[What this task involves] Rewrite all of the lines below with "Moon" swapped for "Luna" throughout, keeping everything else unchanged and leaving out the pictures.

[Source records]
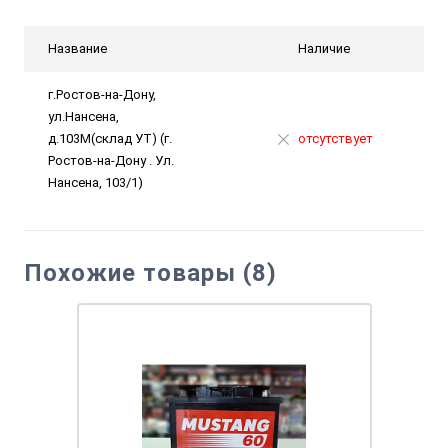
Название
Наличие
г.Ростов-на-Дону,
ул.Нансена,
д.103М(склад УТ) (г.
отсутствует
Ростов-на-Дону . Ул.
Нансена, 103/1)
Похожие товары (8)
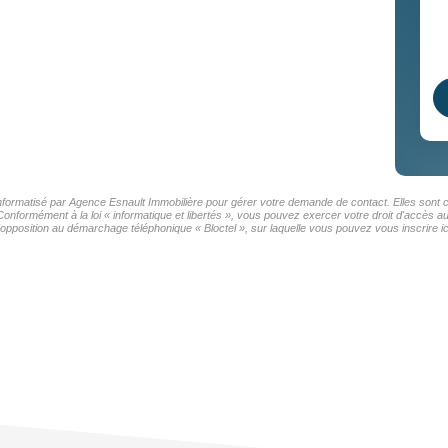
 informatisé par Agence Esnault Immobilière pour gérer votre demande de contact. Elles sont c
Conformément à la loi « informatique et libertés », vous pouvez exercer votre droit d'accès 
'opposition au démarchage téléphonique « Bloctel », sur laquelle vous pouvez vous inscrire ic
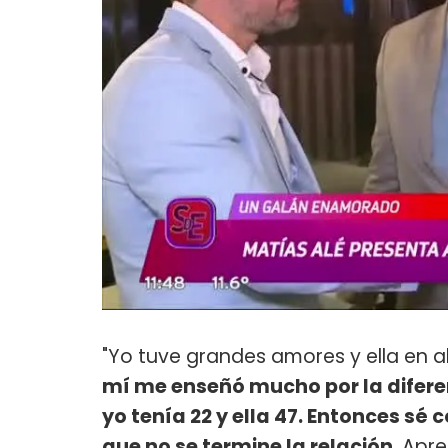
"Yo tuve grandes amores y ella en 
mí me enseñó mucho por la difere
yo tenía 22 y ella 47. Entonces s
que no se termine la relación.
Apre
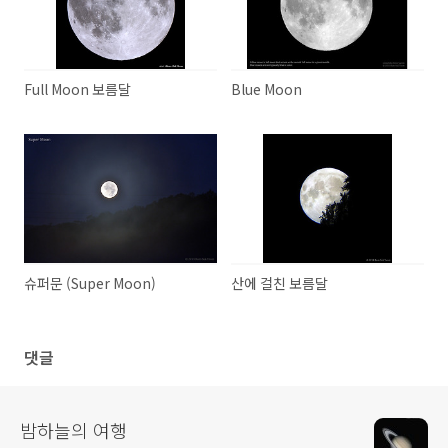
Full Moon 보름달
Blue Moon
슈퍼문 (Super Moon)
산에 걸친 보름달
댓글
밤하늘의 여행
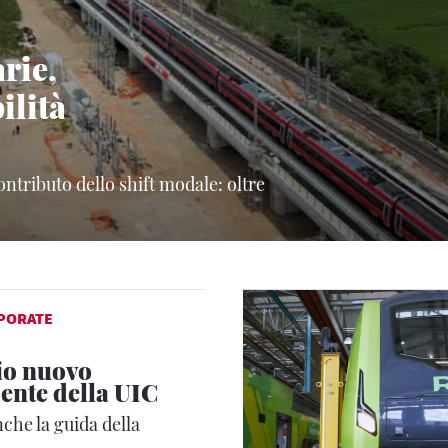
rie,
ilità
ontributo dello shift modale: oltre
PORATE
io nuovo
ente della UIC
che la guida della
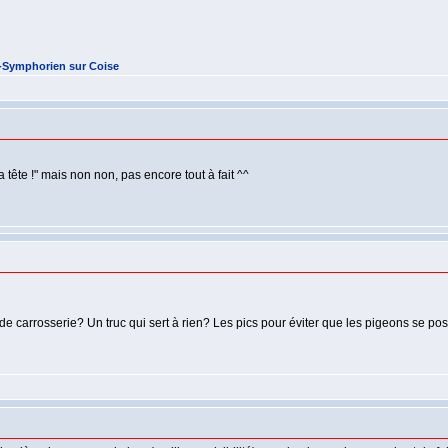
t-Symphorien sur Coise
a tête !" mais non non, pas encore tout à fait ^^
e carrosserie? Un truc qui sert à rien? Les pics pour éviter que les pigeons se p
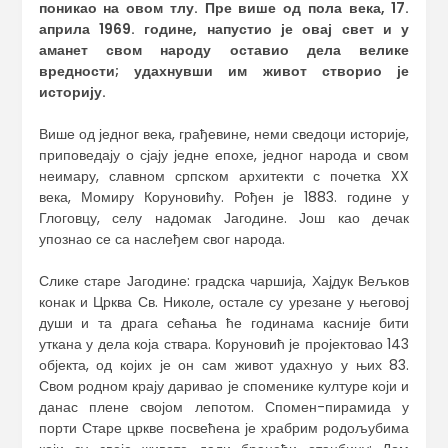
поникао на овом тлу.
Пре више од пола века
,
17.
априла 1969. године, напустио је овај свет и у
аманет свом народу оставио дела велике
вредности
;
удахнувши им живот створио је
историју.
Више од једног века, грађевине, неми сведоци историје,
приповедају о сјају једне епохе, једног народа и свом
неимару, славном српском архитекти с почетка XX
века, Момиру Коруновићу. Рођен је 1883. године у
Глоговцу, селу надомак Јагодине. Још као дечак
упознао се са наслеђем свог народа.
Слике старе Јагодине: градска чаршија, Хајдук Вељков
конак и Црква Св. Николе, остале су урезане у његовој
души и та драга сећања ће годинама касније бити
уткана у дела која ствара. Коруновић је пројектовао 143
објекта, од којих је он сам живот удахнуо у њих 83.
Свом родном крају даривао је споменике културе који и
данас плене својом лепотом. Спомен-пирамида у
порти Старе цркве посвећена је храбрим родољубима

[Exercise solution]
Название
Наличие
г.Ростов-на-Дону,
ул.Нансена,
д.103М(склад УТ) (г.
отсутствует
Ростов-на-Дону . Ул.
Нансена, 103/1)
Похожие товары (8)
 informatisé par Agence Esnault Immobilière pour gérer votre demande de contact. Elles sont c
Conformément à la loi « informatique et libertés », vous pouvez exercer votre droit d'accès 
'opposition au démarchage téléphonique « Bloctel », sur laquelle vous pouvez vous inscrire ic
"Yo tuve grandes amores y ella en 
mí me enseñó mucho por la difere
yo tenía 22 y ella 47. Entonces s
que no se termine la relación.
Apre
Full Luna 보름달
Blue Luna
슈퍼문 (Super Luna)
산에 걸친 보름달
댓글
밤하늘의 여행
rie,
ilità
ontributo dello shift modale: oltre
PORATE
io nuovo
ente della UIC
che la guida della
t-Symphorien sur Coise
a tête !" mais non non, pas encore tout à fait ^^
e carrosserie? Un truc qui sert à rien? Les pics pour éviter que les pigeons se p
поникао на овом тлу.
Пре више од пола века
,
17.
априла 1969. године, напустио је овај свет и у
аманет свом народу оставио дела велике
вредности
;
удахнувши им живот створио је
историју.
Више од једног века, грађевине, неми сведоци историје,
приповедају о сјају једне епохе, једног народа и свом
неимару, славном српском архитекти с почетка XX
века, Момиру Коруновићу. Рођен је 1883. године у
Глоговцу, селу надомак Јагодине. Још као дечак
упознао се са наслеђем свог народа.
Слике старе Јагодине: градска чаршија, Хајдук Вељков
конак и Црква Св. Николе, остале су урезане у његовој
души и та драга сећања ће годинама касније бити
уткана у дела која ствара. Коруновић је пројектовао 143
објекта, од којих је он сам живот удахнуо у њих 83.
Свом родном крају даривао је споменике културе који и
данас плене својом лепотом. Спомен-пирамида у
порти Старе цркве посвећена је храбрим родољубима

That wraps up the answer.